I work with the impoverished every day, with a focus on people who are homeless or street dependent. I promise that I would have never guessed that I could make such a statement 10 years ago. Wow!
The poor were largely invisible to me 10 years ago. I know they were in my community, but I lived in such a way and at such a pace that I never saw them. A short term mission trip to Mexico changed that for me. Upon returning, I found life too fast. I found isolated consumerism an unacceptable substitute for community. And I saw the poor for the first time.
We often hear Matthew 26:11 quoted in relationship to serving the poor. Proponents for social welfare quote this as providing justification that the poor deserve our attention. Opponents of social programs cite this as evidence that there is no solution to poverty. However, I recently heard a preacher put a spin on it that has gotten me to thinking in a different way, a way that rings much truer for me that either of these conclusions.
When we take time to walk with the poor, they and we are both changed. When we stop to find out what someone needs… truly needs… we are able to give them gifts of great meaning. When we begin to minister in this real way, we find that we ourselves are lifted up. By walking together, both the served and the server and healed and made well.
So… here is the clincher. What if when Jesus said, “You will always have the poor” he was not merely making a commentary on social order. What if he was not ranking the importance of worship of God over helping of people. What if he were responding to a deep and true understanding that He was leaving his people and they would need help to find their way. What is he was giving a most precious gift: “You will always have the poor. I give you this precious gift so that, if you will take the time and effort to love them as your neighbor, you will both be restored and healed. I love you this much!”

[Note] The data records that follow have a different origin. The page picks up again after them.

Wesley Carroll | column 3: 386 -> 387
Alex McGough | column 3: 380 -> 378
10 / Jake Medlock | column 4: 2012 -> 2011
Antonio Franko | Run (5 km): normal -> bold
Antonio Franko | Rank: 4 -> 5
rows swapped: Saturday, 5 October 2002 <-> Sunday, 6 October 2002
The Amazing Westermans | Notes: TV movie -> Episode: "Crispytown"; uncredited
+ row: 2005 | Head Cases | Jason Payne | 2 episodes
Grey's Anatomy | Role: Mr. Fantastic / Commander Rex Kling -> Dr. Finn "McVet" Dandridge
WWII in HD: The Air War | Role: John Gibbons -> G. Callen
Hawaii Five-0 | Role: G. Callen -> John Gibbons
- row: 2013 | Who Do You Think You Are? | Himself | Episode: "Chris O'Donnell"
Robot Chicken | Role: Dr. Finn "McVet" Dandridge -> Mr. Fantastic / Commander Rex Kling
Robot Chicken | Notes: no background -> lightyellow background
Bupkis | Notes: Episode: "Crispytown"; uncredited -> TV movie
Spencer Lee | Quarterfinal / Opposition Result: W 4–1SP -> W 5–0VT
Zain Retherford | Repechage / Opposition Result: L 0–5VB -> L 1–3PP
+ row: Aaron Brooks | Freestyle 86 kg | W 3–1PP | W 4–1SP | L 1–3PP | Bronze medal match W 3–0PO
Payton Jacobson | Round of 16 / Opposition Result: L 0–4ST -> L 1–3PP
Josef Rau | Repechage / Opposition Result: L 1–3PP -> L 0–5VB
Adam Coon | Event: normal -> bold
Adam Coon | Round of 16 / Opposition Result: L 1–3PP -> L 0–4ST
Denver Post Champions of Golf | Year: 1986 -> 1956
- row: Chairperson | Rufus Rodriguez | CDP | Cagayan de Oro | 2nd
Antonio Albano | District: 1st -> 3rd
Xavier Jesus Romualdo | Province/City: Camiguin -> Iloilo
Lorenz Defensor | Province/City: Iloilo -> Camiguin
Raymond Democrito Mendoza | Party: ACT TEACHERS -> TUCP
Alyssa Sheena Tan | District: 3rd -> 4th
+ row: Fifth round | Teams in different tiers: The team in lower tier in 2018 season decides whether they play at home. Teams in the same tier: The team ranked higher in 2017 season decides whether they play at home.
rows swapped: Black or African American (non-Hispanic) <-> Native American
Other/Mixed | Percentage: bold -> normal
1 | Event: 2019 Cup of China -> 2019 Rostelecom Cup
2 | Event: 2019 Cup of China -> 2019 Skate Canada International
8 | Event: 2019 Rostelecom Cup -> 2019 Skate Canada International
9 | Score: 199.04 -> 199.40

I think society desperately needs to heal its relationship with the poor. In my town, we seem to be at war with the poor. Drive them out! Give them tickets! Get them out of town! If they can’t behave, label them as felons or convicted criminals with morally questionable backgrounds. I have come to believe that we are harming our own society by excluding a part of it. We need the poor, and we need a healthy relationship with them. We cannot ignore, turn away, or prosper by driving them away. We need to include them, love them, and talk with them as equals.
I believe that many of the homeless and poor in our midst will grow up and be people of great strength, drawing upon their backgrounds and experiences and resourcefulness to face, address, and ultimately solve problems that we would otherwise lack the ability and courage to resolve. Many of the mid 20th century leaders rose from the poverty and turmoil of the early 20th century. I can only imagine what is yet to come.